Kemudian, tim kuasa hukum Dadan Setiadi Megantara, Febri Hendarjat mengatakan, secara keseluruhan saksi yang dihadirkan jaksa belum bisa menjawab pertanyaan mendasar. Misalnya tumpang tindih antara izin lokasi perumahan yang merupakan izin pelaku usaha untuk memperoleh lahan lebih dulu sesuai rencana tata ruang wilayah (RTRW) dan penetapan lokasi (penlok) tol yang melarang peralihan lahan.
"Di mana keduanya memiliki derajat dan tidak pernah ada pembatalan atas kedua izin tersebut dasar, namun secara substansi bertolak belakang, itu tidak terjawab," kata Febri.
Meski begitu, ada satu hal yang menurut dia memberi gambaran terang soal lahan di lokasi penlok, bahwa selama dalam penlok tersebut belum memiliki trase atau jalur tol, maka secara logika peralihan lahan dapat dilakukan.
Penetapan lokasi pertama kali pada tahun 2005 belum dilengkapi dengan trase atau jalur tol. Setelah tujuh kali perubahan baru ada trase atau jalur tol di penlok tahun 2018. Kemudian mengenai ketidakpastian masa berlaku penlok, itu pun belum terjawab secara komprehensif.
"Itu soal perbuatan hukum pengalihan lahan tanah milik adat masyarakat di lokasi penlok, selama belum ada trase atau jalur ternyata bisa atau dibolehkan," kata dia.
Dalam perkara ini para terdakwa dinilai telah melakukan perbuatan merugikan negara Rp329 miliar dalam proses pembebasan lahan Tol Cisumdawu.
Dugaan korupsi bermula saat Dadan selaku pengusaha properti, jauh sebelum ada proyek Tol Cisumdawu, mengajukan pengadaan tanah untuk perumahan.
Proses pengadaan tanah itu kemudian diurus sehingga keluar izin prinsip, izin lokasi dan perizinan lainnya dari Pemkab Sumedang. Seiring berjalannya waktu, muncul rencana Proyek Strategis Nasional yang diusulkan Pemkab Sumedang dan keluar penetapan lokasi pengadaan Tol Cisumdawu, namun belum ada detail jalur tol.

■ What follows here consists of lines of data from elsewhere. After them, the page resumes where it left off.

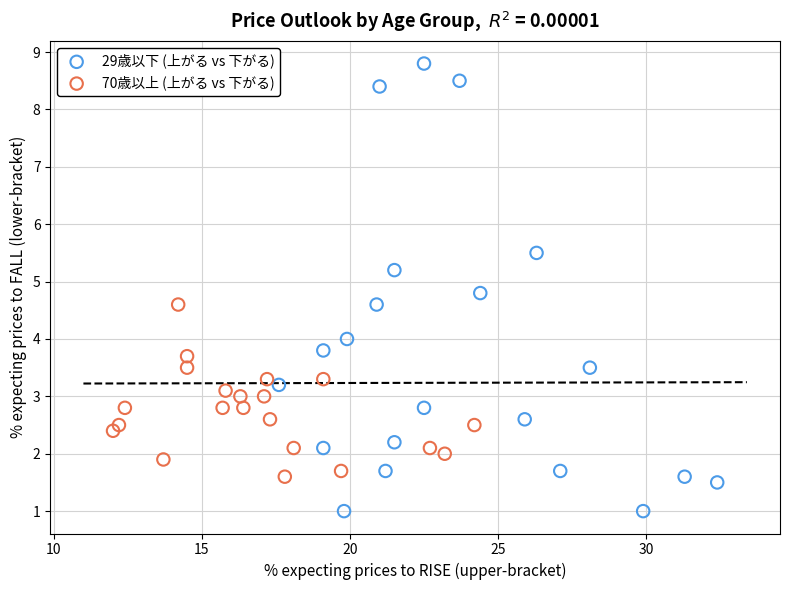

Which series has the widest spread of Y values?

29歳以下 (上がる vs 下がる)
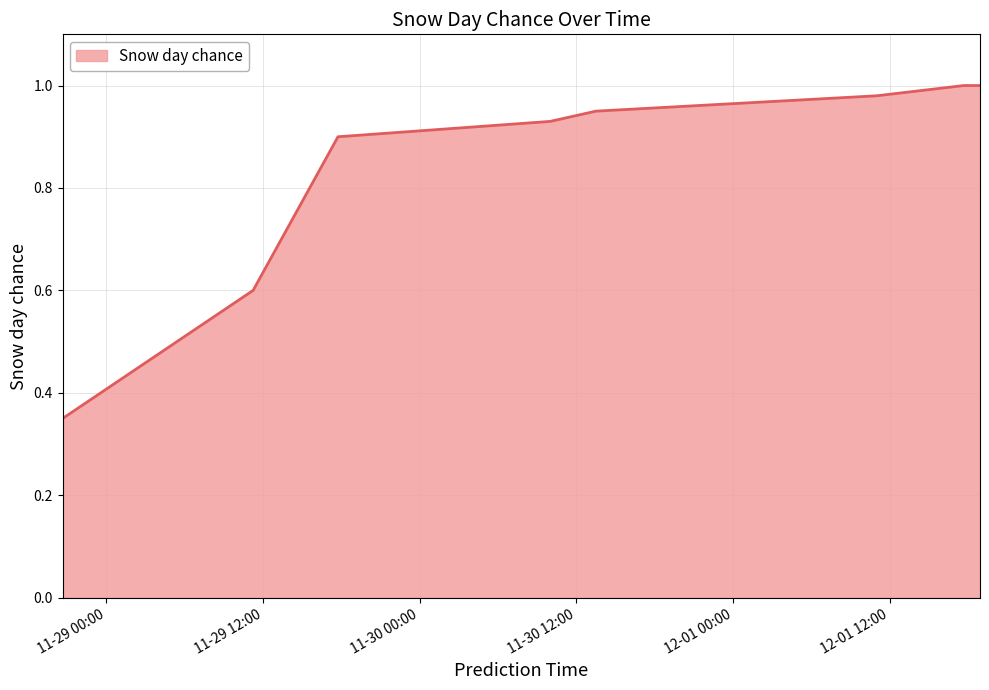

What is the average value?

0.8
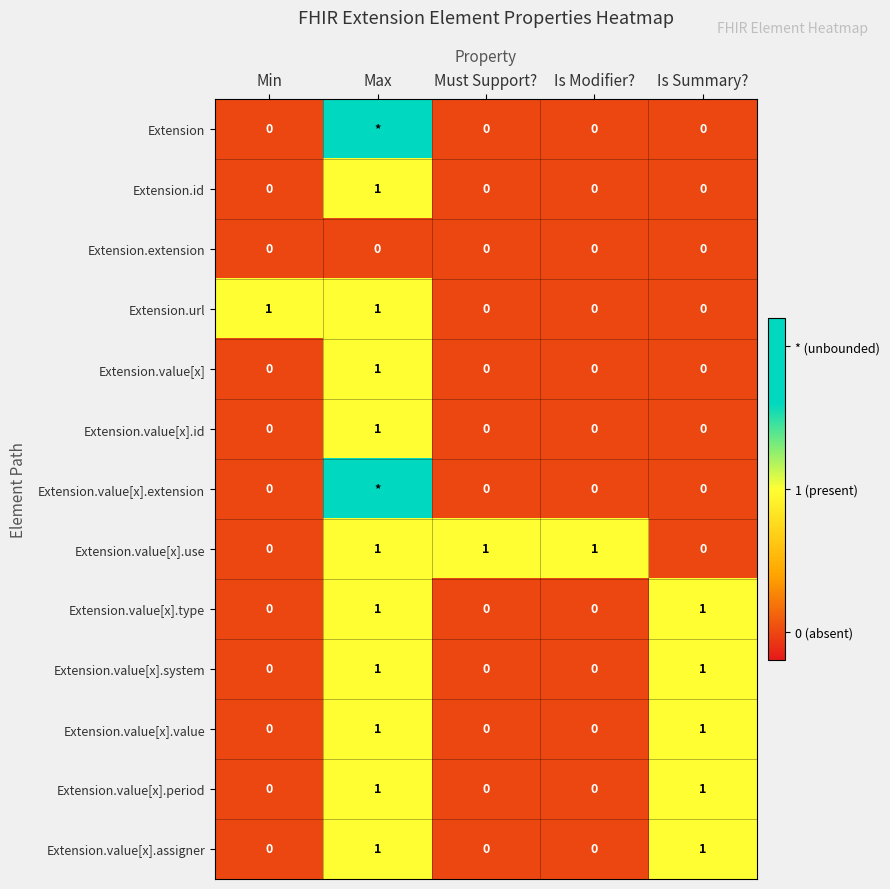

Is the value of Extension.value[x].system at Is Modifier? greater than the value of Extension.value[x].value at Is Summary??

No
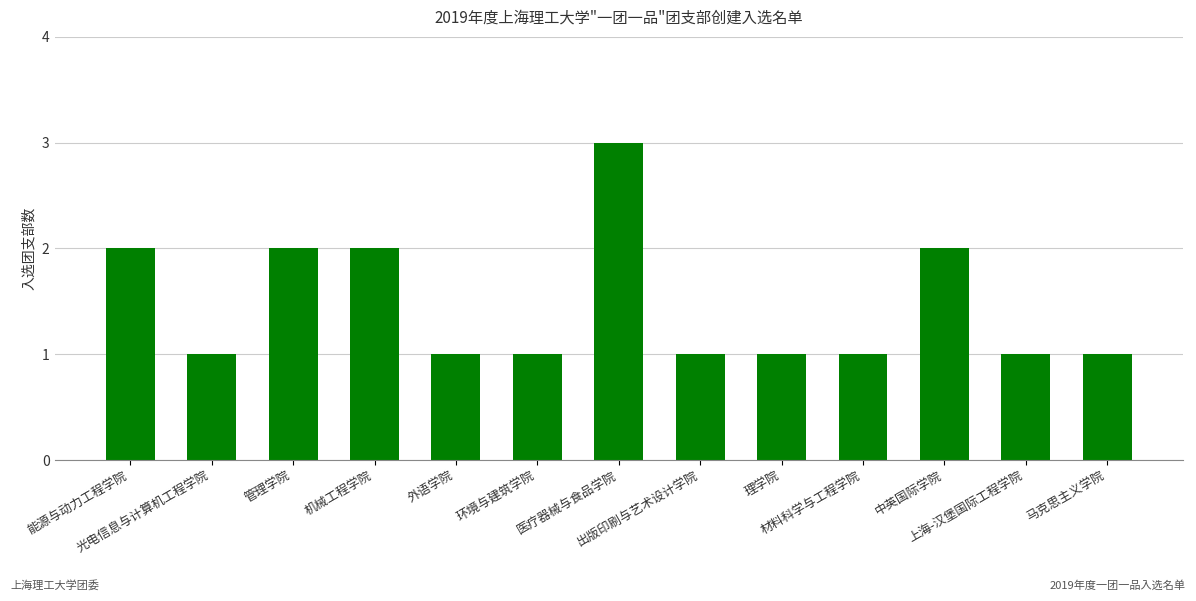

Read the value at 材料科学与工程学院.

1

Kemudian, Dadan ditetapkan sebagai penerima ganti untung dari pemerintah senilai Rp320 miliar lebih. Namun, saat ditetapkan sebagai penerima ganti untung, ada pihak lain mengklaim tanah yang dikuasai Dadan sehingga bersengketa perdata.
Pemerintah pun menitipkan uang ganti rugi tersebut secara konsinyasi ke PN Sumedang. Hanya saja, penyidik Kejari Subang kemudian mengendus ada perbuatan melawan hukum dalam proses pengadaan tanah dan berakibat pada kerugian keuangan negara.